The volume of Türkiye's foreign exchange-protected Turkish lira deposits continued its steady decline last week as authorities look to terminate the scheme, which has weighed heavily on budget, within 2025.
The deposits under the scheme, known as KKM, decreased to TL 1.11 trillion (nearly $31 billion) from TL 1.13 trillion in the week ending Jan. 3, data by the banking watchdog, BDDK, showed on Thursday.
That marked the 72nd week of uninterrupted reductions in the volume of KKM, Treasury and Finance Minister Mehmet Şimşek said.
"KKM stock has fallen from its peak of TL 3.4 trillion in August 2023 to TL 1.1 trillion," Şimşek wrote on social media platform X. “The share of KKM in total deposits decreased from 26.2% to 5.9%,” he added.”
Under the scheme, adopted in late 2021 to help reverse dollarization and counter a steep fall in lira, the central bank has been protecting deposits by covering depreciation costs.
But authorities have been seeking to phase it out gradually and transition deposits into regular lira accounts, in part by dissuading companies and individuals from renewing the KKM accounts.
Last month, Şimşek said the scheme would be terminated without creating any volatility in the markets. The central bank also announced that it would end in 2025.
"We will continue our policies that will strengthen macro-financial stability and increase confidence in the Turkish lira," Şimşek wrote on Thursday.
The lira has made a gradual recovery in real terms since its steep 2021 decline.
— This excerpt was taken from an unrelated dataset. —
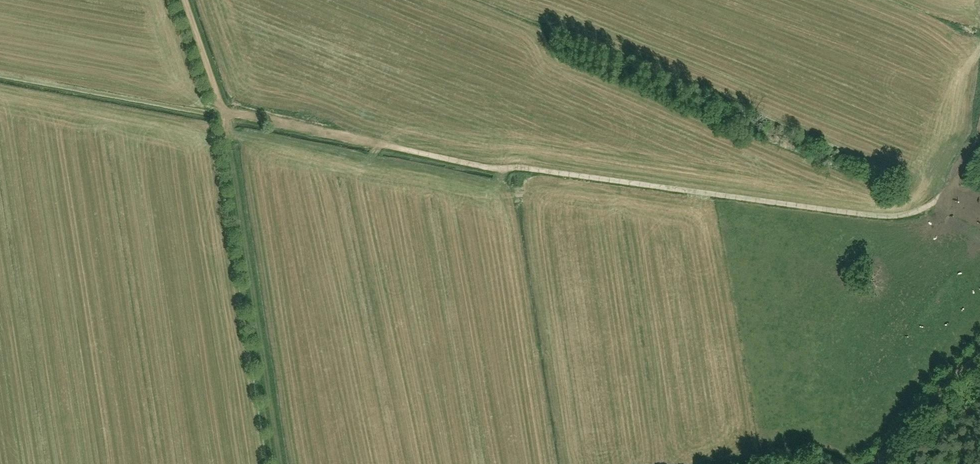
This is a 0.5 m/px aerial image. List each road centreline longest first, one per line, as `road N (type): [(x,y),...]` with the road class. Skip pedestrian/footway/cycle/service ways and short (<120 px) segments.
road 1 (track): [(979,148),(927,207),(896,217),(496,169),(220,112)]
road 2 (track): [(220,112),(279,463)]
road 3 (unclassified): [(877,463),(979,353)]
It depreciated about 16.5% against the U.S. dollar last year, the smallest annual decline since 2020.
The weekly bulletin by the BDDK also showed banking sector's loans increased by TL 57.4 billion to TL 15.96 trillion in the week through Jan. 3.
Total deposits fell from nearly TL 19 trillion to TL 18.66 trillion. Consumer loans grew by TL 7.7 billion, reaching above TL 2 trillion. Non-performing loans rose by TL 6.2 billion to TL 293.7 billion.